Public-private partnerships and financing models such as that developed for Crossrail will be critical in delivering the UK’s £400-500bn infrastructure investment in the coming decade
Speaking at the Global Infrastructure Forum, organised by Building, James Stewart, chief executive of Infrastructure UK, said the PPP model had survived the credit crunch. “If you look back at PPP deals since 1 April last year, about 45 have been signed, with a capital value of more than £5bn. If you go back to March 2009 we were extremely worried about any deals being financed.”
About a third of the UK’s planned investment in the next 10 years will come from the public sector, with the rest made up by private investment, according to Stewart. This is in spite of the Conservatives’ reservations about the widespread use of PFI.
Terry Morgan, chairman of Crossrail, said big infrastructure projects could not be funded by the private sector alone. However, he added that other cities in the UK would adopt the funding model being used on Crossrail, where local businesses contribute to the cost. “They’ve got to be able to demonstrate that there is a long-term demand.”

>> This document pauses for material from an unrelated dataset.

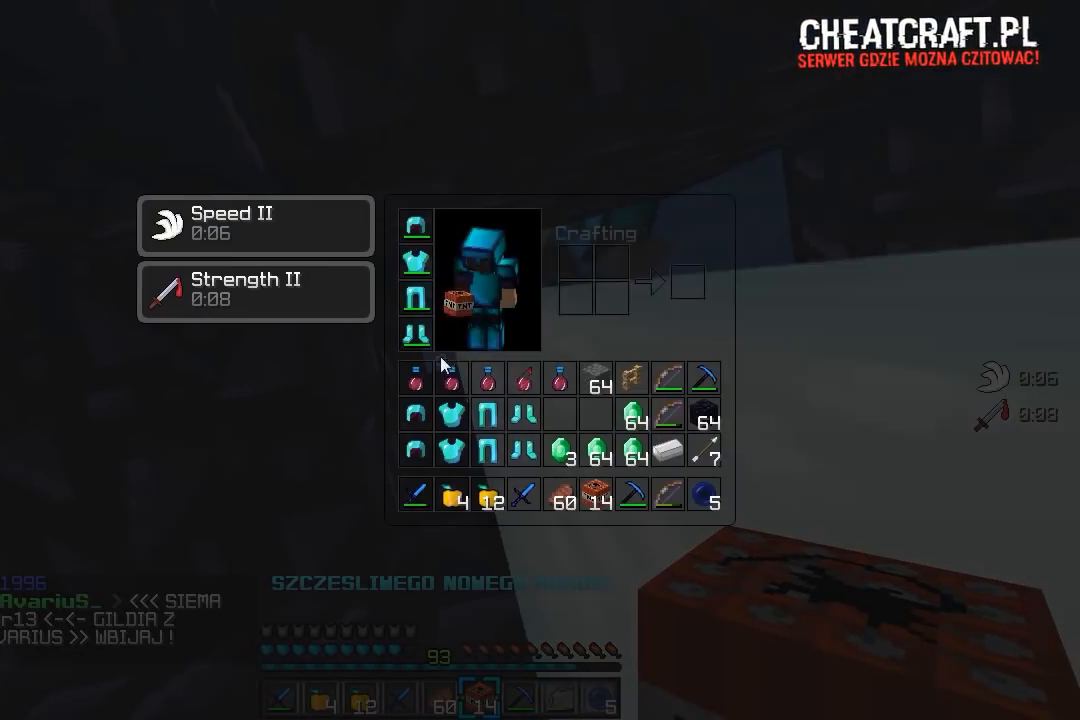
{"keys": [], "mouse": [], "events": []}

But more needs to be done to attract private investors. Spence Clunie, senior managing director of Macquarie Capital Advisers, said projects such as high-speed rail were too large for one financial institution to handle on its own at the initial stages. He said incentives were needed from public authorities to get things started, such as tax breaks, with the chance of refinancing further down the line.

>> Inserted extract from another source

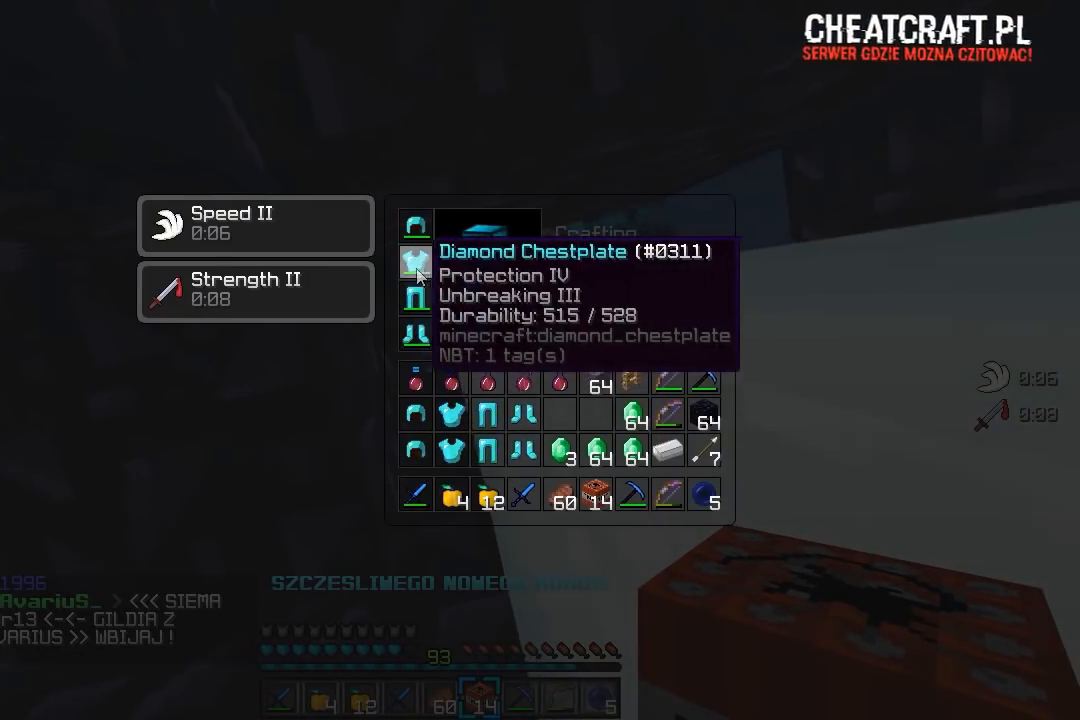
{"keys": [], "mouse": [], "events": []}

Meanwhile, Stephen Dadswell, principal of corporate finance at Transport for London, said it was still committed to PPP despite the failure of maintenance consortium Metronet and the recent decision to make Tube Lines a wholly TfL-owned entity.
He said part of the failure of PPP in this case was that the 30-year funding stream wasn’t forthcoming and that the PPP arbiter didn’t act to make sure the parties worked together properly.